As mosquito populations peak during rainy seasons when water levels rise in water bodies, the Health ministry will be monitoring these areas as the El Niño rains pound the country.
Aside from malaria, Dr Nicholas Muraguri, Kenya’s director of Medical Services, has warned that outbreaks of other water related diseases like Dengue and Rift Valley Fever could also increase.
“We are, therefore, stepping up efforts to create a state of preparedness in the health sector,” he said.
Those most vulnerable to malaria are those living in endemic zones found at the Coast and western Kenya, particularly around Lake Victoria.
Malaria epidemics are prevalent in highland areas of Kisii and parts of the Rift Valley, while North Eastern Kenya is prone to seasonal malaria outbreaks especially during rainy seasons. Dr Simon Kariuki, senior malaria scientist at Kemri, said that even though malaria cases have been reported in areas with dams, the disease transmission risk is still low compared to high risk malaria zones.
“But we should still take precautions to ensure that malaria control strategies in those areas are effective,” he said.
The study cites Kamburu Dam, located in eastern Kenya and used for electricity generation, as among those that have witnessed increased malaria cases.
The Nairobi Dam, which is now polluted and clogged with hyacinth, has in the past also been linked to the spread of malaria among communities living next to it.

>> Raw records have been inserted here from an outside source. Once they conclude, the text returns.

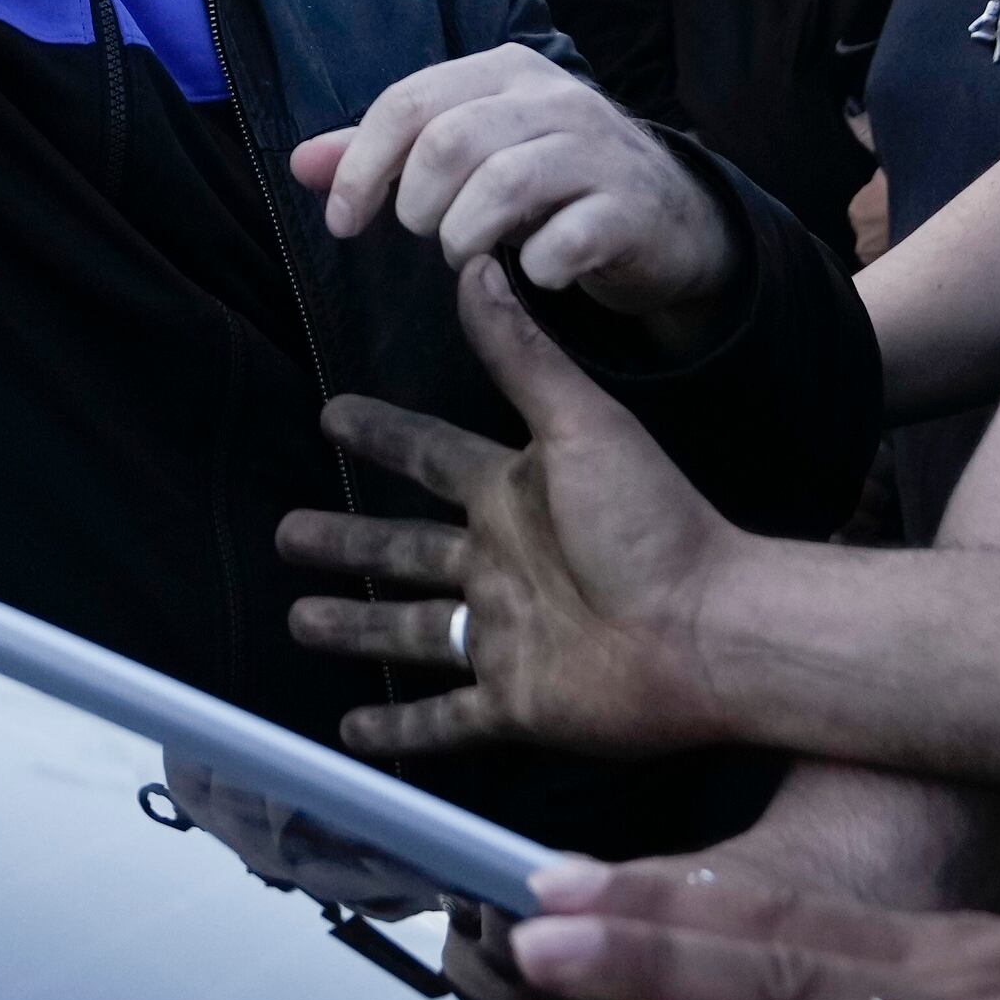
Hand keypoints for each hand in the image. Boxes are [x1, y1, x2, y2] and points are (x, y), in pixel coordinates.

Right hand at [276, 258, 745, 755]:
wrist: (713, 631)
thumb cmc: (651, 523)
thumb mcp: (581, 425)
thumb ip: (521, 355)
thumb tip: (478, 266)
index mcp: (512, 494)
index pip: (428, 456)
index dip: (382, 434)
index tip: (332, 413)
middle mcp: (499, 564)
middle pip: (402, 548)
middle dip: (347, 540)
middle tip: (286, 533)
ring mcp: (504, 637)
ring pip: (408, 631)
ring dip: (355, 626)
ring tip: (298, 620)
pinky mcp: (515, 703)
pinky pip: (444, 719)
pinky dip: (399, 732)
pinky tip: (352, 734)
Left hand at [299, 45, 741, 324]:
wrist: (669, 218)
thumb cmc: (550, 182)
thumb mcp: (470, 154)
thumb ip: (387, 156)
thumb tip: (300, 164)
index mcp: (504, 72)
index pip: (408, 102)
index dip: (360, 167)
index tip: (341, 224)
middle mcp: (554, 98)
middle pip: (450, 142)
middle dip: (417, 205)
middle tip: (427, 235)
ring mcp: (598, 151)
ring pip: (504, 185)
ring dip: (465, 237)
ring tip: (467, 255)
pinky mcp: (631, 210)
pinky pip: (565, 240)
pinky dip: (533, 267)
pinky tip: (532, 272)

Other dams in the country include Masinga, Gitaru, Kindaruma, Kiambere and Thika. Dr Kariuki noted that populations are still low in some dammed areas hence the low risk of malaria transmission.
“However, as population grows and people begin moving near these water bodies, their contact with mosquitoes will increase and enhance the spread of malaria.”

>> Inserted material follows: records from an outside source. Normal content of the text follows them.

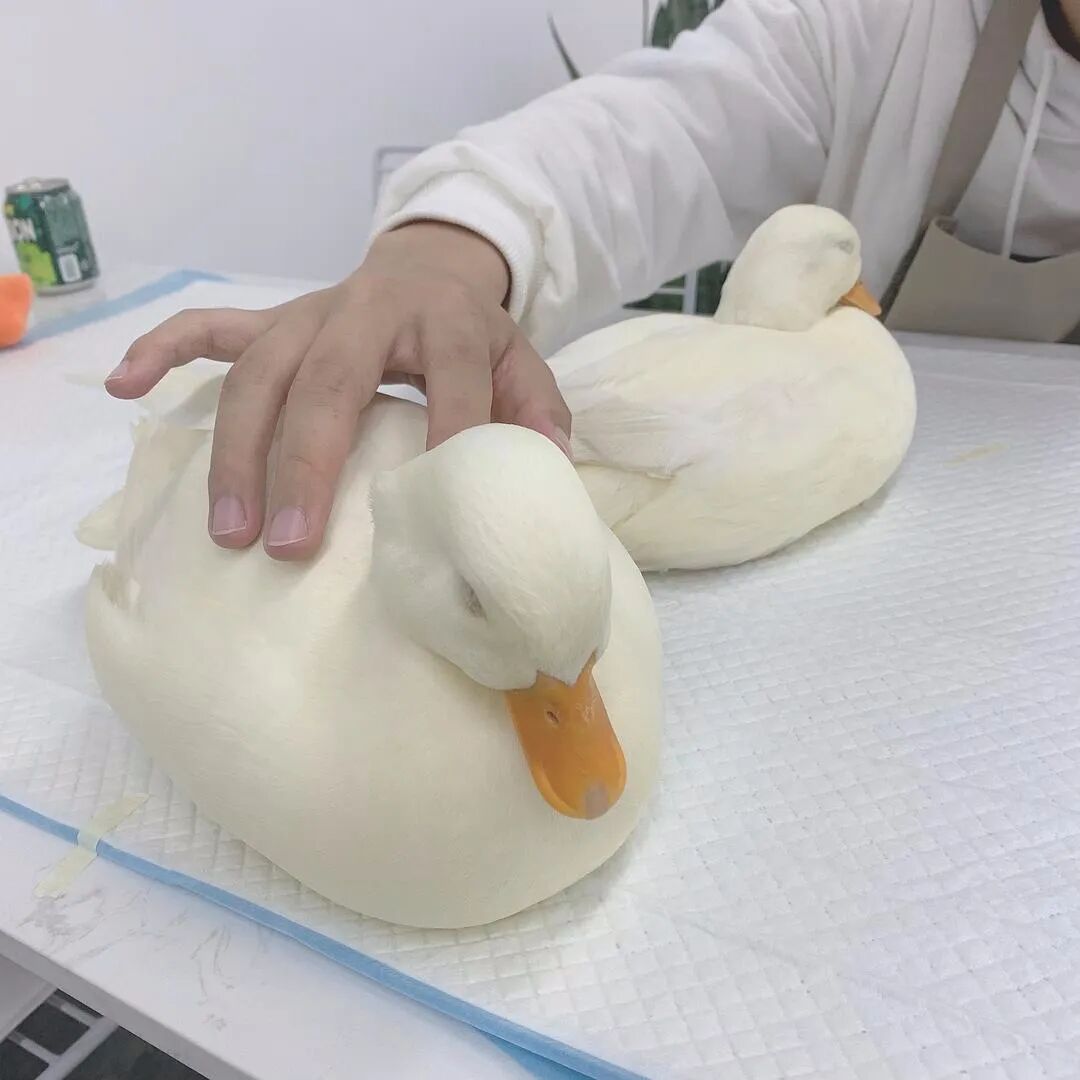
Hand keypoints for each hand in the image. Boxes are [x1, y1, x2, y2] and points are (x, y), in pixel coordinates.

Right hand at [105, 222, 570, 559]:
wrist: (430, 268)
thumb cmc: (474, 335)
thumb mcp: (522, 364)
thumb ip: (537, 413)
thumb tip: (546, 471)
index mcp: (447, 321)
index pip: (448, 378)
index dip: (446, 431)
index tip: (428, 504)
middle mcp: (368, 310)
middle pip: (326, 382)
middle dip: (305, 465)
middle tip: (290, 545)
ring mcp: (310, 312)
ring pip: (258, 372)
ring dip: (236, 450)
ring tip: (228, 529)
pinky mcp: (273, 318)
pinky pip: (209, 327)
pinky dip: (163, 351)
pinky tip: (123, 386)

He added that a similar phenomenon occurred in parts of western Kenya where malaria prevalence was initially low. But as population rose and pressure for land increased, more people began cultivating near rivers where mosquitoes breed.
“This led to an increase in mosquito bites and more malaria cases,” he said.
Even with suitable breeding grounds, Dr Kariuki noted that for malaria transmission to occur temperatures need to be appropriate for mosquito breeding – usually about 27 degrees Celsius.
“If it’s too cold or too hot, breeding can’t take place,” he said.
But scientists warn that effects of climate change might raise temperatures in previously cooler areas thereby making them suitable for malaria transmission if they have dams. For mosquitoes to spread the disease, they first need to have “picked” the malaria parasite from an infected people while sucking their blood.
“Therefore, if there’s no reservoir of infected people where there’s a dam, then there will be no malaria transmission,” said Dr Kariuki.
Some of the malaria interventions that the Health ministry is scaling up during the current rainy season include bed net use, residual indoor sprays, prompt diagnosis and availability of effective drugs to treat patients.
To further reduce malaria risk in areas with dams, the study recommends that countries like Kenya can adopt operating schedules which at critical times, like during rainy seasons, dry out shoreline areas that offer breeding grounds for mosquitoes.
“Other environmental controls, such as introducing fish that eat mosquito larva in dam reservoirs, could also help reduce malaria cases in some instances,” the study says.
According to the 2014 Kenya Economic Survey, malaria claims about 23,000 lives every year, mainly children and pregnant women who are most vulnerable to the disease.
A 2013 study whose findings were published in the Malaria Journal revealed that malaria costs Kenya about Sh1 billion ($102 billion) annually, excluding costs associated with productivity loss in the event of death.